You see by taking some time to recognise my kids' pleasure in video games, I was capable of seeing things I had never witnessed before. Video games may very well be fun, even more fun than reading a novel. However, I still was on a pursuit to curb how much my kids played video games. Now I understood why they liked them. I found myself even enjoying them. Nevertheless, that did not mean I supported my children playing them nonstop, I knew that boundaries would have to be set.

In talking with my husband, who probably enjoyed online games a whole lot more than the kids did, we thought we would set up a family game night, only we chosen to do it two nights each week. Two times a week after dinner my daughters would go pick their favorite Barbie video game, which surely each one had her favorite. My youngest daughter loved the Barbie: Island Princess video game, while my older daughter preferred Barbie Groom and Glam Pups. We all took turns selecting the games for family night. And, in the process, every person benefited from spending some more time together as a family.

The Thing I learned, as a parent out of this experience is that trying to ban something usually just isn't worth the battle, I favor to save my battles for the really big things.

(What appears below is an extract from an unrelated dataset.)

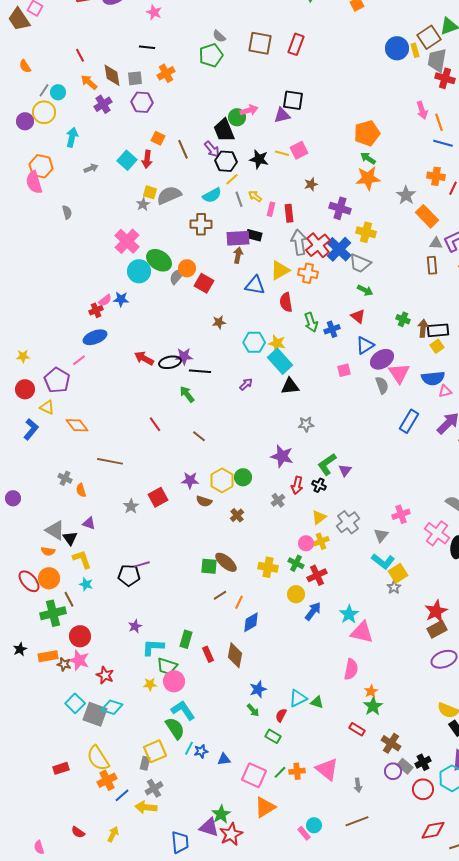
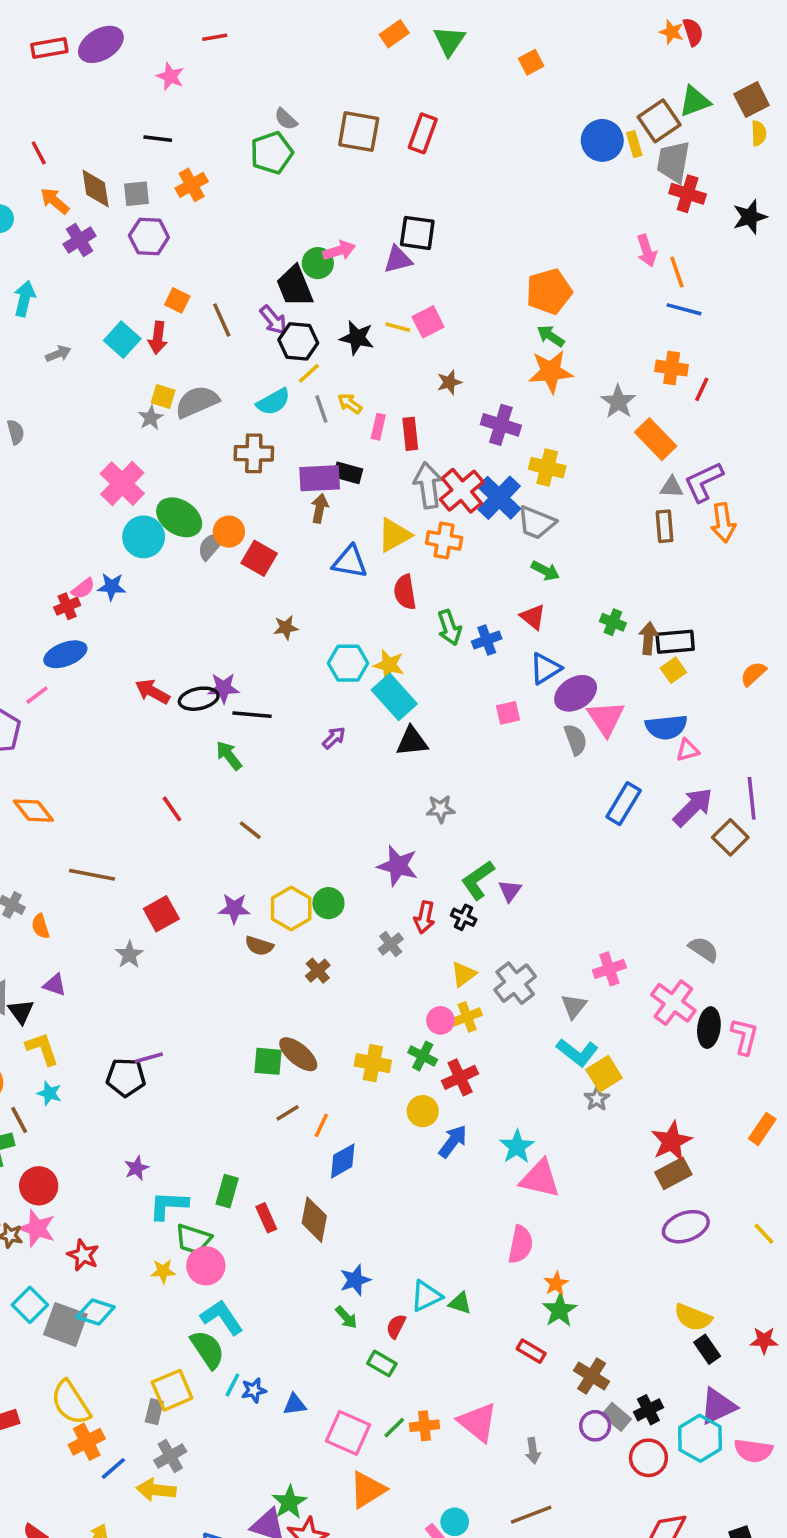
red square: (158, 497) -> (161, 914), moved

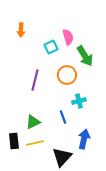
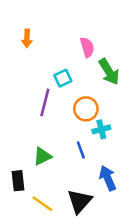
cyan square: (51, 47) -> (63, 78), moved
orange circle: (67, 75) -> (86, 109), moved
blue arrow: (84, 139) -> (108, 178), turned -36
yellow line: (35, 143) -> (42, 204), moved, turned 48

If you take the time to listen to my kids and open up my mind, I realized that all the studies were just that a bunch of studies, only I understand the kids, and only I can analyse if video games are hurting the kids. Now I actually have come to realize that video games are wonderful, they can even be really enjoyed together as a family. Therefore, although we never fight over whether or not video games ought to be played. We do have issues with moderating the length of time is allocated to video games. Now I will not surrender that battle. Just about everything needs moderation!